Не способствовали росту популярности октябристской партии и резкие антиреволюционные выступления ее лидера, и в частности его поддержка в 1906 г. введения военно-полевых судов. На этой почве произошел раскол среди «отцов-основателей» «Союза 17 Октября»: между А. И. Гучковым, с одной стороны, Д. Н. Шиповым и графом П. А. Гейденом — с другой.

Неприятие октябризма и его лидера выразилось в поражении на выборах в I и II Думы, куда А. И. Гучков избран не был. Лишь в 1907 г., после изменения избирательного закона в результате «третьеиюньского переворота», он попадает в Таврический дворец по первой курии Москвы. К этому времени Александр Иванович был уже убежденным приверженцем столыпинской программы обновления России путем реформирования сверху общественно-политических институтов и хозяйственных структур. Он ясно видел, что «для создания социального мира надо поднять материальное благосостояние народных масс»{240}.

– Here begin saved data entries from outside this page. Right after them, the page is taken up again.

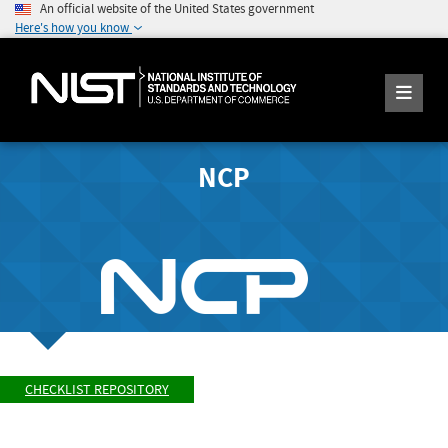
An official website of the United States government
Here's how you know
NCP
CHECKLIST REPOSITORY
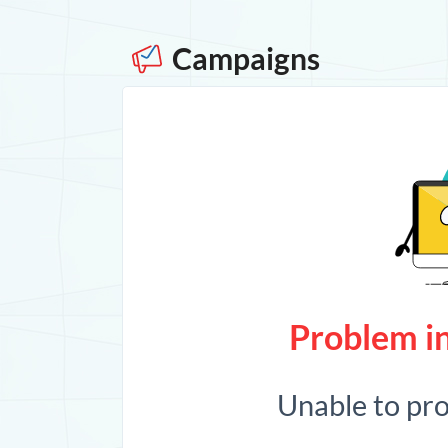
Campaigns
Problem in
Unable to pr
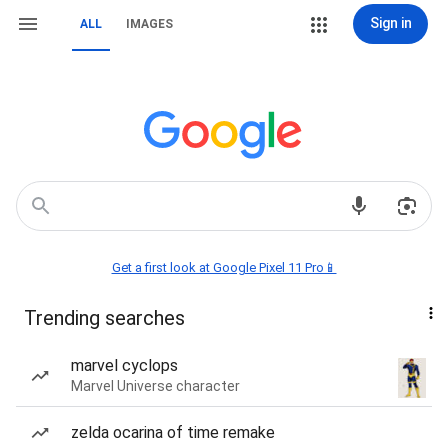
Sign in
ALL
IMAGES
Get a first look at Google Pixel 11 Pro📱
Trending searches
marvel cyclops
Marvel Universe character
zelda ocarina of time remake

Между премьером и А. И. Гучковым существовали уже и довольно близкие отношения. Познакомились они лично в день открытия I Государственной думы 27 апреля 1906 г. в доме А. А. Столыпина, петербургского журналиста и брата новоиспеченного министра внутренних дел (П. А. Столыпин занял пост главы этого министерства 26 апреля). Между двумя политиками сразу же возникла «дружеская приязнь». Они часто встречались в неофициальной обстановке, обсуждали текущие политические вопросы, вырабатывали совместную тактику, обменивались письмами. Добрые воспоминания о П. А.